To achieve the above targets, BIOFOREVER established a collaboration infrastructure and website (www.bioforever.org) for a consortium of 14 leading industrial parties in feedstock supply, pre-treatment, downstream processing, techno-economic modelling and design, and market research. Within the consortium, new value chains from woody biomass to bio-based products, were developed, demonstrated and evaluated at different scales.
Four different woods were used in BIOFOREVER: spruce, poplar, waste wood A and waste wood B. These were transferred to the four pre-treatment partners who applied their proprietary technologies towards cellulosic sugars. Cellulosic sugar hydrolysates and their by-products were shipped to the application partners who executed bench-scale processes involving enzymatic conversions, fermentations and/or chemical-physical conversion towards 9 different types of products: carbon binders, butanol, ethanol, resin acids, fructose-FDCA, enzymes, vitamin B2, specialty sugars -xylose and lignin-based dispersing agents. Results have been assessed via multicriteria evaluation such as feedstock availability, processability, sustainability, regulatory requirements and costs resulting in preferred feedstock-pre-treatment-conversion combinations. The selected value chains were then demonstrated on pre-commercial scale, producing butanol, resin acids, cellulolytic enzymes, carbon binders, fructose, ethanol and specialty sugars.
Based on these results, a detailed techno-economic evaluation (TEA) was executed.
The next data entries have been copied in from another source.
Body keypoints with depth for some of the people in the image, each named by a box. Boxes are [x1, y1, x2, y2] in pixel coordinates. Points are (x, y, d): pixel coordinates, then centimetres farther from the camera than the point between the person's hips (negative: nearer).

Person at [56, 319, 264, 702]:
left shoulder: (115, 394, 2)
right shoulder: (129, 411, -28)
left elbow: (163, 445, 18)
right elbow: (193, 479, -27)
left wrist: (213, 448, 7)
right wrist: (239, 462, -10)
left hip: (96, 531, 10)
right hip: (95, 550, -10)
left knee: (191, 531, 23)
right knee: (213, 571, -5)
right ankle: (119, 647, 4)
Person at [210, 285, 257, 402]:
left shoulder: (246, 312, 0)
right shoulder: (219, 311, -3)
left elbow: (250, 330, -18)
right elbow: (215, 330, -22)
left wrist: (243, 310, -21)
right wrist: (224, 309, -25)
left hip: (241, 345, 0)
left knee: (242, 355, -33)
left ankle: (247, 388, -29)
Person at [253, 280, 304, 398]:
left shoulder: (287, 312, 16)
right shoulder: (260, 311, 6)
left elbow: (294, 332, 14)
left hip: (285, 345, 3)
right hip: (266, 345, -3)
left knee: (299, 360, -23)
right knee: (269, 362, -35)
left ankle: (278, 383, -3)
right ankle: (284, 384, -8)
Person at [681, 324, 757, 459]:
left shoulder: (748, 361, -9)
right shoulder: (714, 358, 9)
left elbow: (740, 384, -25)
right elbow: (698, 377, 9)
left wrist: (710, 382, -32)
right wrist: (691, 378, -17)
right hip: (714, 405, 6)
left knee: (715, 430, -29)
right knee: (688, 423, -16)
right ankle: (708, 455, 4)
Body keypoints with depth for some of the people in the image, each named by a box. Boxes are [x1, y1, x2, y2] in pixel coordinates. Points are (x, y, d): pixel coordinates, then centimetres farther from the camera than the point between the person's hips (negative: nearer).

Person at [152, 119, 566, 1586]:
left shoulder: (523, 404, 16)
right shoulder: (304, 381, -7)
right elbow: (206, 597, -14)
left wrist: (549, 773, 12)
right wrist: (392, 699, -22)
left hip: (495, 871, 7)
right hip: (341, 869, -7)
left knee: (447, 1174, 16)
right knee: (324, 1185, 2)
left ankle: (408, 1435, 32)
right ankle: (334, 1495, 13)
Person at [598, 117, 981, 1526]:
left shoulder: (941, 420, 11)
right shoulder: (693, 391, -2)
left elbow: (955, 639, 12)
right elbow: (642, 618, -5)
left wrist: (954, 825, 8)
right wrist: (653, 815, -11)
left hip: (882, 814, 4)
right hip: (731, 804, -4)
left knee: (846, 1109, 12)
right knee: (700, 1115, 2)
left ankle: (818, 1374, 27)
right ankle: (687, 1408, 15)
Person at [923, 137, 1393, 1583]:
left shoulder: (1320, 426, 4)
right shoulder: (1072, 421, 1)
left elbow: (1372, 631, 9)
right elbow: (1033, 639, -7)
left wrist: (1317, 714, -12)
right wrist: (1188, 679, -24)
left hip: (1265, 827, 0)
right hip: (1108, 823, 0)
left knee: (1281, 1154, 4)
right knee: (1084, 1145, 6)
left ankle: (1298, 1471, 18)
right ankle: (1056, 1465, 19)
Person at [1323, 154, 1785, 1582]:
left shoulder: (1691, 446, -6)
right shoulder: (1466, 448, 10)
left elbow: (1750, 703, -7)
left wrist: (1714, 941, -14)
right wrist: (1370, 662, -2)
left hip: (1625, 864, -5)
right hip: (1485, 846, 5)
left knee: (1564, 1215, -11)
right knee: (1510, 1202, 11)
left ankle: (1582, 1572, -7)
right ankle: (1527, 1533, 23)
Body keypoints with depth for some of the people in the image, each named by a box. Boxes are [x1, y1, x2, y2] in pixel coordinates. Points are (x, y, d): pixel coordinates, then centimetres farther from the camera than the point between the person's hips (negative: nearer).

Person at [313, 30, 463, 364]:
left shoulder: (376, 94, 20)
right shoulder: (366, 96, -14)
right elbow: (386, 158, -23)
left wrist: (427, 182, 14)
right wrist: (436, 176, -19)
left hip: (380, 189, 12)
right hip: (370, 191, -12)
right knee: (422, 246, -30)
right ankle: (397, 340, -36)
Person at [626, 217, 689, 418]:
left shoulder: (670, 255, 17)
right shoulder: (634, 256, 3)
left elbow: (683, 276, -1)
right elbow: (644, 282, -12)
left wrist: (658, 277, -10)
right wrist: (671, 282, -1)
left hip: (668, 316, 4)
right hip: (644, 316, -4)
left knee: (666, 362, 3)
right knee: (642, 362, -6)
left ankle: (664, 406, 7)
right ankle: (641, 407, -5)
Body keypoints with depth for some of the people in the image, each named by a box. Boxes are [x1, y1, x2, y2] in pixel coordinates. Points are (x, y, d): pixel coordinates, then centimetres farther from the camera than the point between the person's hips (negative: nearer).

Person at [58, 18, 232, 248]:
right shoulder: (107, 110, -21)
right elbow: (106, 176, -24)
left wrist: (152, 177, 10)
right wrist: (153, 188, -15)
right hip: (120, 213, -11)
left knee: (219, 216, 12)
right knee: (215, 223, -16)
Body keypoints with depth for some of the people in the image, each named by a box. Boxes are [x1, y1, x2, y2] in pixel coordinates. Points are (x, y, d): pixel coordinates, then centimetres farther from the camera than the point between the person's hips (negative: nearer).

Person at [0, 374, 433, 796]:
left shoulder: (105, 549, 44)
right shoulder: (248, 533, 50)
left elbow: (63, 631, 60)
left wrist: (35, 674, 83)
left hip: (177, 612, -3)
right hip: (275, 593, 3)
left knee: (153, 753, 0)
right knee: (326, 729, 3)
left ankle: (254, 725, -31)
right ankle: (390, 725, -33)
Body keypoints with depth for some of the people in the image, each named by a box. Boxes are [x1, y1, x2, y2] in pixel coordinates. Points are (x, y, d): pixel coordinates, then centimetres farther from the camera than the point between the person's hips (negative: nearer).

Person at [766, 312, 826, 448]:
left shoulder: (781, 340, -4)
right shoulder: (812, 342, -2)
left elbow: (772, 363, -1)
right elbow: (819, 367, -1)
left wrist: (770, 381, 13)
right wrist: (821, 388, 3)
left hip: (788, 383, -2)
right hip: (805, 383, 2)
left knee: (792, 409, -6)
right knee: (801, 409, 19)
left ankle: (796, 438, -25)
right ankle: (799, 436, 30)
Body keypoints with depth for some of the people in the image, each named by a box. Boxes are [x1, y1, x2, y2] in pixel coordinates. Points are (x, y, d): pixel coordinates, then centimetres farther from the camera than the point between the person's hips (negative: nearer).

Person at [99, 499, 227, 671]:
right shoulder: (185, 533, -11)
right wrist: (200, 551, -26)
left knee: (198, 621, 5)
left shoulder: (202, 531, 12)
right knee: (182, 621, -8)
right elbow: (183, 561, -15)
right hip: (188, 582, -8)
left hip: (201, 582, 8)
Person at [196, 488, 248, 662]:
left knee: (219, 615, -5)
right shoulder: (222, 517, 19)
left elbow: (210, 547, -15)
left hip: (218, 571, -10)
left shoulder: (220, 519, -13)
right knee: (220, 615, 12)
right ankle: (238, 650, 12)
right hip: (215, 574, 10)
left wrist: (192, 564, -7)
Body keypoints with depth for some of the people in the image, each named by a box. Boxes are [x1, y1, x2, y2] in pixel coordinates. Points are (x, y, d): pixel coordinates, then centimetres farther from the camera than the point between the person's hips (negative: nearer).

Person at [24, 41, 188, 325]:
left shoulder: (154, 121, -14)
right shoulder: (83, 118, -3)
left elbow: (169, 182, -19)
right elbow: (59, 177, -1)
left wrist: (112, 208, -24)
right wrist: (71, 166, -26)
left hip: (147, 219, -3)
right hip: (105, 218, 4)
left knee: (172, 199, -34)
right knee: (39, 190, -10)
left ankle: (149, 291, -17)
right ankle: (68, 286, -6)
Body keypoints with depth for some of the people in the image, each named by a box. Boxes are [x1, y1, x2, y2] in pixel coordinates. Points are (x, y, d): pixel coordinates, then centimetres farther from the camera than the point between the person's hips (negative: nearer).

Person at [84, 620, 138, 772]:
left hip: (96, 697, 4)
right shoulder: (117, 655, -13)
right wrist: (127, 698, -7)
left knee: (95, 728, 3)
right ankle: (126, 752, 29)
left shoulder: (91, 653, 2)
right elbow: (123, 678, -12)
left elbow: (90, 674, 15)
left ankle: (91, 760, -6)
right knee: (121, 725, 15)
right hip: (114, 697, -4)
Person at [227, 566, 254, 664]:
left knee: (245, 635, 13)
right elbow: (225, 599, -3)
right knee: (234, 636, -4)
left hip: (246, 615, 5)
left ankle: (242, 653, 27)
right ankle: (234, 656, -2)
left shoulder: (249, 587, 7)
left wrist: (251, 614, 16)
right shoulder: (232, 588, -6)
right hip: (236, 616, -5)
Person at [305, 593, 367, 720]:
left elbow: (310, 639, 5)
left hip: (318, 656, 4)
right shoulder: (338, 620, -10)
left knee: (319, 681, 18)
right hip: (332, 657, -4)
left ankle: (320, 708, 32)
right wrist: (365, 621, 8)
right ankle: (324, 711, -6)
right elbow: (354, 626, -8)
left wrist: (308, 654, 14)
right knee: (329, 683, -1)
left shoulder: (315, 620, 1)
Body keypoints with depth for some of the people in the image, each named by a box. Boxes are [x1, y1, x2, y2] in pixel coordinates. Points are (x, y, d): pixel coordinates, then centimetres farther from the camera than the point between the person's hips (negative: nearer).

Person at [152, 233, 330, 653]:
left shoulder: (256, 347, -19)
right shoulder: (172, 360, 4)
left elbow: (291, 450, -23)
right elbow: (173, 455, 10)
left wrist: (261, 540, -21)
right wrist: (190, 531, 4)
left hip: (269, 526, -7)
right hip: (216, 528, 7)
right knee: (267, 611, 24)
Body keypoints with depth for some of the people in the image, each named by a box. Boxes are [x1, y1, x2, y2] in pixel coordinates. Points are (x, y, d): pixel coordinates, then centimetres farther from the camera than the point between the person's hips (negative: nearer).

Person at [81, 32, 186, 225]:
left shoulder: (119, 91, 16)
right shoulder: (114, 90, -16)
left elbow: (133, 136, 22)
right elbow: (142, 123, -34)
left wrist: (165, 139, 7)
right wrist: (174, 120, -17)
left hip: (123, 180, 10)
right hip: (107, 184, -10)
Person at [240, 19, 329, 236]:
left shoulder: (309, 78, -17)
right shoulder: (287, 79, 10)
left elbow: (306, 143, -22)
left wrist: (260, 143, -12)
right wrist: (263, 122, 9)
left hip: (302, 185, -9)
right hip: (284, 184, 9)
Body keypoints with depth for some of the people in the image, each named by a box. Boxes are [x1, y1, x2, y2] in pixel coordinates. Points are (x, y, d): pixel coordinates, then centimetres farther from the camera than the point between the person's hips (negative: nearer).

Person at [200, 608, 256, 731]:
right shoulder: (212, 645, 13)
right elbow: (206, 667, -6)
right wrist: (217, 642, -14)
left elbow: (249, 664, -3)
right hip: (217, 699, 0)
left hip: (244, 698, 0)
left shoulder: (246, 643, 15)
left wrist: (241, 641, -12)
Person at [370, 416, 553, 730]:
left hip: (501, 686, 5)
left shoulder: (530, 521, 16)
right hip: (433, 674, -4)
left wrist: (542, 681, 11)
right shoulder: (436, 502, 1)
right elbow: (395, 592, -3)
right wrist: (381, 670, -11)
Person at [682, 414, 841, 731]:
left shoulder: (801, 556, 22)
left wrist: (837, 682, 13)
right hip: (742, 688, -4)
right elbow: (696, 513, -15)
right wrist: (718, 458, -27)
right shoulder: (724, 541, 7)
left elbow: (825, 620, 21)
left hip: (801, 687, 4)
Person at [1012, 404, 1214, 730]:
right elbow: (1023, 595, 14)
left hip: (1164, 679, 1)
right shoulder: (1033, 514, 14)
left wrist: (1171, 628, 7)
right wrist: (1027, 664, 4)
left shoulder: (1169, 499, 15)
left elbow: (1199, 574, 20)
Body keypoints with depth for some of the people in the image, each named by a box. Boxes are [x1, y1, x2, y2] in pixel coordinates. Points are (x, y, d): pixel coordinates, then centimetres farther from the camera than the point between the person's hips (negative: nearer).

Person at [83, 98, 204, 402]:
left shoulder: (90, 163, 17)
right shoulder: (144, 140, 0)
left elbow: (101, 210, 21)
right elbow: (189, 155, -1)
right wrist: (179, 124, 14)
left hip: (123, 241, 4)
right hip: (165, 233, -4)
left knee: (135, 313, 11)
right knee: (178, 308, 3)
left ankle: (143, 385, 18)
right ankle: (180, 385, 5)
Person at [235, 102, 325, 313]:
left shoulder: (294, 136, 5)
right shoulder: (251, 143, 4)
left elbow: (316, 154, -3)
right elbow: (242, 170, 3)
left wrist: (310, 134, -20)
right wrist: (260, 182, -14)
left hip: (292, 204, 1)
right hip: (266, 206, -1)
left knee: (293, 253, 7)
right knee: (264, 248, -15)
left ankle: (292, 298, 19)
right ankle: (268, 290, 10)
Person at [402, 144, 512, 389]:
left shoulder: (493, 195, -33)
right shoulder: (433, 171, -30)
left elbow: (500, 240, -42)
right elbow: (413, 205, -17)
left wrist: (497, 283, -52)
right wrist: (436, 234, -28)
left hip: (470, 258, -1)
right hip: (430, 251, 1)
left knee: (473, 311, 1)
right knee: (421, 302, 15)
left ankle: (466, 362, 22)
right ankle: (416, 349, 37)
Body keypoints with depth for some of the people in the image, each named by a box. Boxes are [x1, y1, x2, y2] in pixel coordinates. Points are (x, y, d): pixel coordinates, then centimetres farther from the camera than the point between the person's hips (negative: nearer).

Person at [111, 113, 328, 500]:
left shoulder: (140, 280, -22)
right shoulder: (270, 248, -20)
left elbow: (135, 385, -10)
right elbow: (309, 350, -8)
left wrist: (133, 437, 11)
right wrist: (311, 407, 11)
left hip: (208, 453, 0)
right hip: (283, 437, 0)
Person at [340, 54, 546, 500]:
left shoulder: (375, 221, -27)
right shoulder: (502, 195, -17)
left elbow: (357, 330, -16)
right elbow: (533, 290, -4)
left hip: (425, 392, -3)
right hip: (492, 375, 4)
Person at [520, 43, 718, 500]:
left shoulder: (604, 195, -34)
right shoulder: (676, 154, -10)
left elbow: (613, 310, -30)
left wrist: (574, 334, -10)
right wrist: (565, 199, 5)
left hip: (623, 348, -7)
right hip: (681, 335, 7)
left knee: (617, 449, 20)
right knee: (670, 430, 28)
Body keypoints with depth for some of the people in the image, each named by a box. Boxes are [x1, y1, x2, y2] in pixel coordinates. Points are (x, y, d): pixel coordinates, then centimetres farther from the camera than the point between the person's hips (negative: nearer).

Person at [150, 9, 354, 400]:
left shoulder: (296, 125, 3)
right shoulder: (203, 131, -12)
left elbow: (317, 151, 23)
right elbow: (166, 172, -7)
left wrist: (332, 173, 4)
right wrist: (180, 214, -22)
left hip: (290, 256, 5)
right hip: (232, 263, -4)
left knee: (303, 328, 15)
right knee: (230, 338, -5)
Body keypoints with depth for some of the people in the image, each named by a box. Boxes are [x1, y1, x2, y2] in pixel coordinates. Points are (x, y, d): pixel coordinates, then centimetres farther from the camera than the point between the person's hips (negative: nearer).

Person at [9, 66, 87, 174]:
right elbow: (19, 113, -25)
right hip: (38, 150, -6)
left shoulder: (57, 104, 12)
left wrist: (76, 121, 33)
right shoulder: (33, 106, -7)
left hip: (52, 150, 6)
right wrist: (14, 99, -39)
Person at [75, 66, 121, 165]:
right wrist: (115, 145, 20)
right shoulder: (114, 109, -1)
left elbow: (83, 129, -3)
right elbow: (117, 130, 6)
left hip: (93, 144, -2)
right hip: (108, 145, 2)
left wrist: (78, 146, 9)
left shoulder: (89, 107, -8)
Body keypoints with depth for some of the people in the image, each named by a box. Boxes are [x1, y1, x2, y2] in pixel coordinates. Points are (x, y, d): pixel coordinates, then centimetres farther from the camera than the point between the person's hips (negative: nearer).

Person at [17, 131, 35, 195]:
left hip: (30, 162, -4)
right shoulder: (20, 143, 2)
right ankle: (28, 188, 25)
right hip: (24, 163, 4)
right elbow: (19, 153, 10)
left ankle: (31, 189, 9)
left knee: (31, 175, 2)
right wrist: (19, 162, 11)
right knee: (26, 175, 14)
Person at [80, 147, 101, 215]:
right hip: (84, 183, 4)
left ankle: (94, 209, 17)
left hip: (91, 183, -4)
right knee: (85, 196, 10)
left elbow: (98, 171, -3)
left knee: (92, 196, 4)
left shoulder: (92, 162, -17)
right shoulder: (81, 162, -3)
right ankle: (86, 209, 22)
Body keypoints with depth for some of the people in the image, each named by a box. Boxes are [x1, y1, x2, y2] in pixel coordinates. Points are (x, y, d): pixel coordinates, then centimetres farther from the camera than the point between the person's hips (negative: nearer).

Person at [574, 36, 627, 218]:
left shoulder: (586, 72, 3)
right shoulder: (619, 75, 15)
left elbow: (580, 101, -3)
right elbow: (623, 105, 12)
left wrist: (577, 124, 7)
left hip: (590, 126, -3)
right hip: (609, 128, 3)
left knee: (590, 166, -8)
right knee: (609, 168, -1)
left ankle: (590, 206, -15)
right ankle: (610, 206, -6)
Four competing pre-treatment processes were compared in detail in the TEA via a “black-box” approach; a more in-depth comparison could be possible if the engineering company involved was an independent party.
Although technically feasible, the economic feasibility of a wood-based biorefinery is challenging, mainly due to high market prices of spruce and poplar. Waste woods have acceptable prices but are associated with regulatory and /or quality limitations in several value chains.
From a Life-cycle analysis (LCA) perspective, cellulosic (2G) sugars can provide a CO2 reduction in certain scenarios compared to first generation (1G) sugars. Using the lignin fraction for energy production has a major contribution here. The combustion potential of the different BIOFOREVER lignin types was established based on composition and processability of the lignin.
A market study was done investigating the willingness of end users of bio-based products to pay a Green-Premium price. A limited premium of 10-20% appeared to be acceptable. After an in-depth consumers interview, the conclusion is that the consumers do not yet understand the bio-based concept. Educational programs and labelling systems are suggested to improve this.
Ethanol appears to be the most feasible outlet, given the current market situation. It serves as biofuel but can also be used as an intermediate chemical building block, a stepping stone towards a broader implementation of bio-based technologies. Lignosulfonate as by-product, showed to be a feasible replacer of coal tar pitch used currently as carbon binder. This bio-binder will be tested in a full-scale aluminum production plant as a follow up of BIOFOREVER, reducing Poly Aromatic Hydrocarbons (PAH) emissions to workers and GHG emissions.
Finally, three peer-reviewed scientific articles have been published, and one has recently been submitted, three articles have been published in web-magazines and representatives have participated in several conferences, workshops, stakeholders' meetings and exhibitions.